3. Anderen als Hausgenossen des Glaubens Gutes tun

Galater 6, 6-10

Galater 6, 6-10
Wer im Wort unterrichtet wird, der gebe dem, der ihn unterrichtet, Anteil an allen Gütern! Irrt euch nicht: Gott lässt sich nicht spotten! Denn was der Mensch sät, das wird er auch ernten. Denn wer auf sein Fleisch sät, der wird vom Fleisch Verderben ernten; wer aber auf den Geist sät, der wird vom Geist ewiges Leben ernten. Lasst uns aber im Gutestun nicht müde werden; denn zu seiner Zeit werden wir auch ernten, wenn wir nicht ermatten. So lasst uns nun, wo wir Gelegenheit haben, an allen Gutes tun, besonders aber an den Hausgenossen des Glaubens.

  1. Wer im Wort unterrichtet wird, der gebe dem, der ihn unterrichtet, Anteil an allen Gütern: In diesem Kontext der Fürsorge füreinander weist Paulus diejenigen, die unterrichtet werden, an, ihre Lehrer zu unterstützen (gebe Anteil an allen Gütern).
    1. Die Aufforderung, Anteil an allen Gütern zu geben, konzentriert sich auf die finanzielle Unterstützung, ist aber nicht darauf beschränkt. „Unter der Vielfalt der Auslegungen der Worte von Paulus ist hier die gebräuchlichste auch die wahrscheinlichste: Anteil wird hier im Sinne des aktiven Gebens verstanden und an allen Gütern im Sinne physischer Güter (Lukas 1, 53; 12, 18-19; 16, 25).“ (Fung)

═══

Aufgaben:
a) Welche Stellen bei Lukas nennt das Zitat von Fung im Textauszug? Zähle alle auf.
b) Stimmen diese Aussagen mit dem Textauszug überein? Antworte jeweils mit Ja oder Nein und zitiere die Worte, die es entscheiden.
(i) Wer auf den Geist sät, wird Verderben ernten.
(ii) Die Aufforderung, Anteil an allen Gütern zu geben, meint nicht nur Geld.
(iii) Gutes tun soll man vor allem den Hausgenossen des Glaubens.
c) Schreib die Auslegung zu Galater 6, 6-10 nach ihrem letzten Satz weiter.

Vorliegende Angaben:
═══

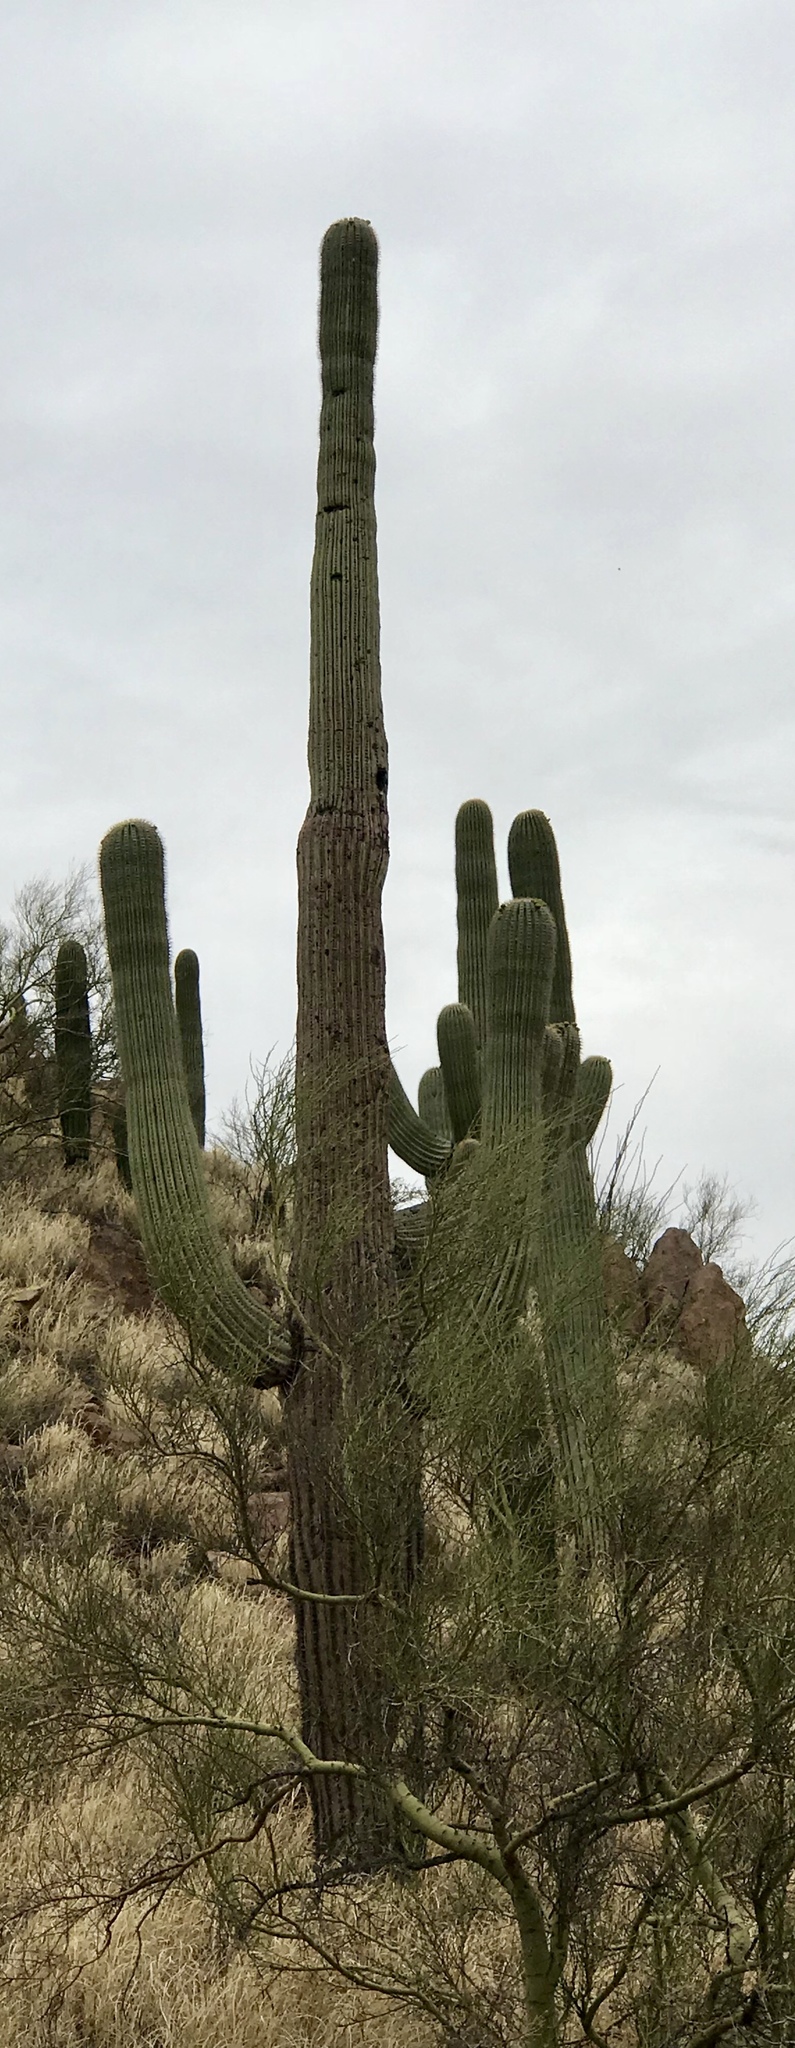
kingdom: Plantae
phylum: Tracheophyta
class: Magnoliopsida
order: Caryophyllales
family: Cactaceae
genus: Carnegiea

═══

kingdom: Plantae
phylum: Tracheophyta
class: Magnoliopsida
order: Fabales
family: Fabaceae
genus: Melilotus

═══

Antworten:
a) Lukas 1, 53; Lukas 12, 18-19; Lukas 16, 25

b)
(i) Nein: „wer aber auf den Geist sät, der wird vom Geist ewiges Leben ernten“
(ii) Ja: „konzentriert sich auf die finanzielle Unterstützung, ist aber nicht darauf beschränkt“
(iii) Ja: „besonders aber an den Hausgenossen des Glaubens“

c)
    2. Lightfoot übersetzt den Sinn wie folgt: „Ich sprach davon, die Lasten des anderen zu tragen. Es gibt eine besondere Anwendung für diese Regel. Sorgt für die irdischen Bedürfnisse eurer Lehrer in Christus.“
    3. Passagen wie diese sind wichtig, können aber für den Prediger unangenehm sein. Martin Luther schrieb: „Diese Passagen sind alle dazu bestimmt, uns Geistlichen zu nützen. Ich muss sagen, dass es mir keine große Freude bereitet, diese Verse zu erklären. Es entsteht der Eindruck, als spräche ich zu meinem eigenen Vorteil.“
    4. „Die richtige Beziehung zwischen Lehrer und Schüler oder Pfarrer und Gemeinde ist die einer koinonia, einer ‚Gemeinschaft‘ oder ‚Partnerschaft‘. Daher schreibt Paulus: ‚Wem das Wort gelehrt wird, der teile (koinoneito) alle guten Dinge mit dem, der lehrt.‘“ (Stott) Es ist keine Bezahlung; es ist ein Teilen.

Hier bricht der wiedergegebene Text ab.